Whether you are a dog person or a cat person, you are no doubt cheering news that animal welfare will be included in the Character and Citizenship Education (CCE) framework.

Illustration by Melissa Lim

The horrific cases of animal abuse, cruelty, and abandonment in Singapore, albeit anecdotal, signals the need for us to have greater respect for animals – and it’s best to start them young.

It is not uncommon to see children shy away from animals, big and small. Sometimes this is not helped by the attitude of parents. What about bringing children to an animal farm? The concern will be whether the chickens can transmit bird flu to the young ones. So a child’s exposure to chicken is via frozen poultry on supermarket shelves.

Get them a dog? Wait. Fur can trigger asthmas. Get them a small dog and they run away from big dogs because their bark is louder – even though some big dogs are among the gentlest creatures on earth. What about a cat? Wait, they scratch. Fish? Guess who will end up cleaning the tank. Best to get them an iPad. Or take them to a zoo where the animals are safely behind bars or in cages. 

In fact, some parents might lament that this new syllabus would not be beneficial for students who might not have interacted with animals before, especially if their families do not own pets. What about concerns over allergies? Physical discomfort, like smells? Maybe, animal welfare will have to be taught in a classroom context, via a text book.

Yet learning to be kind to animals can build a sense of responsibility, as the young impressionable child becomes more empathetic as he or she expresses concern for others. Compassion can be nurtured, as they learn how to behave and co-exist with it.

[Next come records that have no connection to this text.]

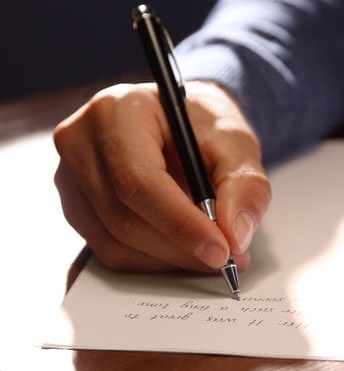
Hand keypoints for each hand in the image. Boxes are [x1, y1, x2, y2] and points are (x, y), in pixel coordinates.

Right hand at [53, 81, 270, 272]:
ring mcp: (70, 176)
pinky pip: (109, 249)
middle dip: (181, 248)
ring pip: (114, 242)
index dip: (181, 224)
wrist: (180, 122)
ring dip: (169, 258)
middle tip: (228, 257)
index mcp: (117, 111)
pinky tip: (183, 249)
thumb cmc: (204, 126)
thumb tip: (235, 235)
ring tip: (211, 252)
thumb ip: (245, 186)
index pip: (139, 182)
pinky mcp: (76, 205)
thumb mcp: (237, 144)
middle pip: (123, 218)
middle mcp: (80, 141)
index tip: (221, 250)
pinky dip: (152, 259)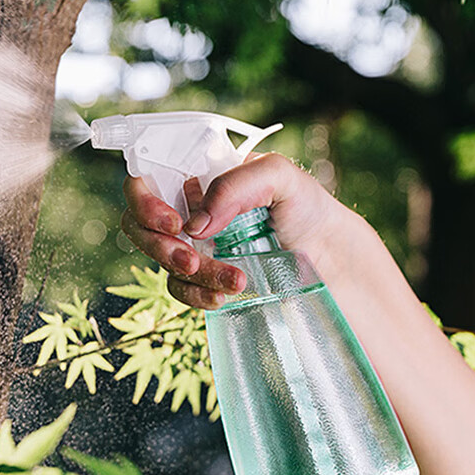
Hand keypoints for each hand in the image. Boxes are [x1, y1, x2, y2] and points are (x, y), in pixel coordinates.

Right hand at [121, 153, 354, 308]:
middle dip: (158, 245)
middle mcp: (189, 211)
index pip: (147, 178)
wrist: (334, 262)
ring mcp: (193, 247)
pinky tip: (223, 296)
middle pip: (140, 225)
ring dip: (188, 274)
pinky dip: (196, 295)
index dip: (144, 200)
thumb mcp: (281, 177)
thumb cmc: (309, 210)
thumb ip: (236, 185)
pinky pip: (179, 289)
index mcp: (199, 177)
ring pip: (160, 261)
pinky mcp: (202, 279)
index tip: (174, 222)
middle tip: (190, 257)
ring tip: (234, 280)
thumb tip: (194, 225)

Pet corners, which may require manpower or resource investments, can nonetheless be a good complement if the schoolchildren are sufficiently engaged and committed. Even an-adopt-pet scheme, where a class of children take it upon themselves to look after animals who are not “dangerous’’ to their health or well-being. Rabbits? Terrapins? Hamsters?

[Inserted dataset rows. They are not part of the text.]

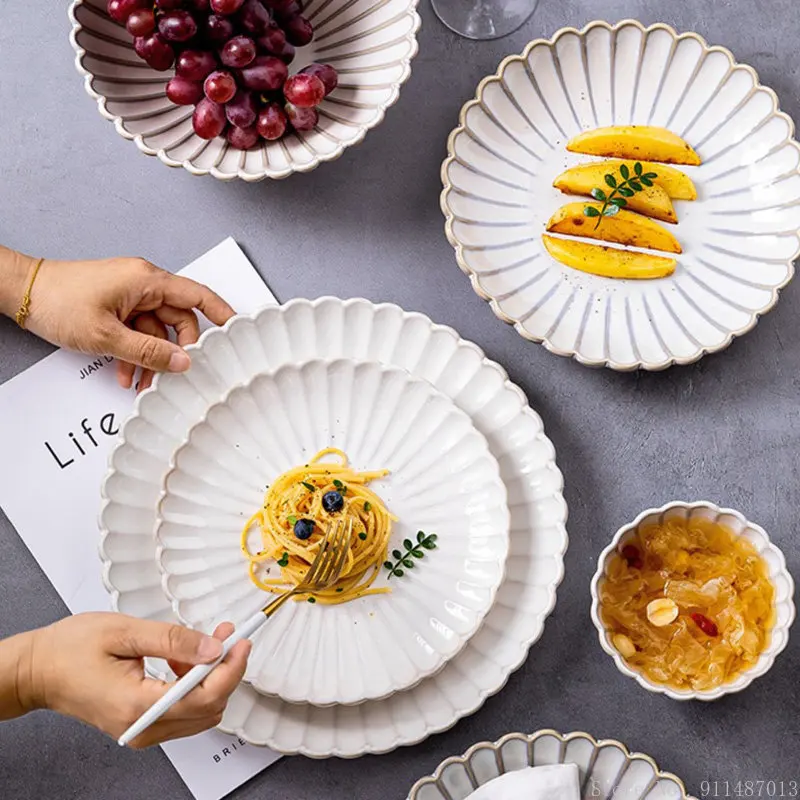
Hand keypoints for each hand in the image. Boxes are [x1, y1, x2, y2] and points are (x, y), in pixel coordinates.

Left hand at [17, 254, 234, 391]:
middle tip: (175, 374)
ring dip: (152, 358)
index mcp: (147, 281)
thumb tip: (182, 363)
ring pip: (156, 332)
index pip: (197, 295)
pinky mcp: (116, 307)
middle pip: (178, 320)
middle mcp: (142, 285)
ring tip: (142, 382)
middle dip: (176, 351)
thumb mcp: (107, 335)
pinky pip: (137, 332)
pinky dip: (135, 353)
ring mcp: (129, 296)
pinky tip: (125, 373)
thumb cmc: (57, 301)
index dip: (221, 312)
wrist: (20, 293)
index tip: (237, 329)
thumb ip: (149, 352)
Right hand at [21, 613, 249, 747]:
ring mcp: (142, 730)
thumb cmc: (70, 649)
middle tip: (226, 633)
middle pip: (209, 707)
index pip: (204, 696)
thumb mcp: (126, 631)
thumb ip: (174, 640)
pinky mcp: (142, 725)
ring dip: (211, 676)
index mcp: (137, 704)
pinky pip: (184, 711)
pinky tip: (183, 659)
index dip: (231, 668)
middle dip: (225, 668)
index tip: (242, 641)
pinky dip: (194, 684)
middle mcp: (143, 726)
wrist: (39, 670)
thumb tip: (214, 647)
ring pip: (201, 711)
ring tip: (201, 643)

Of course, there can be trips to the Society for Prevention of Cruelty to Animals and animal shelters. Perhaps, day trips with the 30 or so animal welfare groups who have taken it upon themselves to round up strays or sterilise them. 

There are so many opportunities for teaching and education: young children can be called upon to think about pet ownership; those with household pets can share their experiences of grooming and caring for them. This could potentially be the springboard for greater student involvement through volunteerism or community service as well. They would be giving voice to the voiceless and paying attention to one of the most disregarded groups in Singapore – animals.

More intriguingly, how far will this springboard take participating schoolchildren? How should educators or schools react – for instance – if a passionate group of students decide to campaign against or communicate with corporations that trap animals in enclosures?

Besides brief sessions with domestic pets or animals, will schools and the MOE be open to having organisations like the Animal Concerns Research and Education Society (ACRES) conduct seminars on seemingly controversial issues? Will students get the opportunity to articulate these concerns on a public platform, or to protest against perceived animal injustices? The inclusion of animal welfare in formal syllabus, it is presumed, would open up opportunities for students to challenge the status quo. Will we be receptive to these activities?

Furthermore, on a broader scale, beyond the focus on pets per se, it would be meaningful if these initial classroom lessons and pet interactions can segue into ethical discussions about animal rights and treatment. Why preclude ethical engagement, if the students are ready for it? There is tremendous academic value in these exchanges, as conventional practices are challenged: the ethics of keeping animals in observatories for different purposes, whether punitive measures against abuses are adequate, and the many issues with raising livestock. The details will come, but it is worth pondering how teachers or schools can support the endeavours organised by the students.

For all we know, this might herald an era of animal activism, something that is already on the rise. The next question is: are we genuinely ready for it?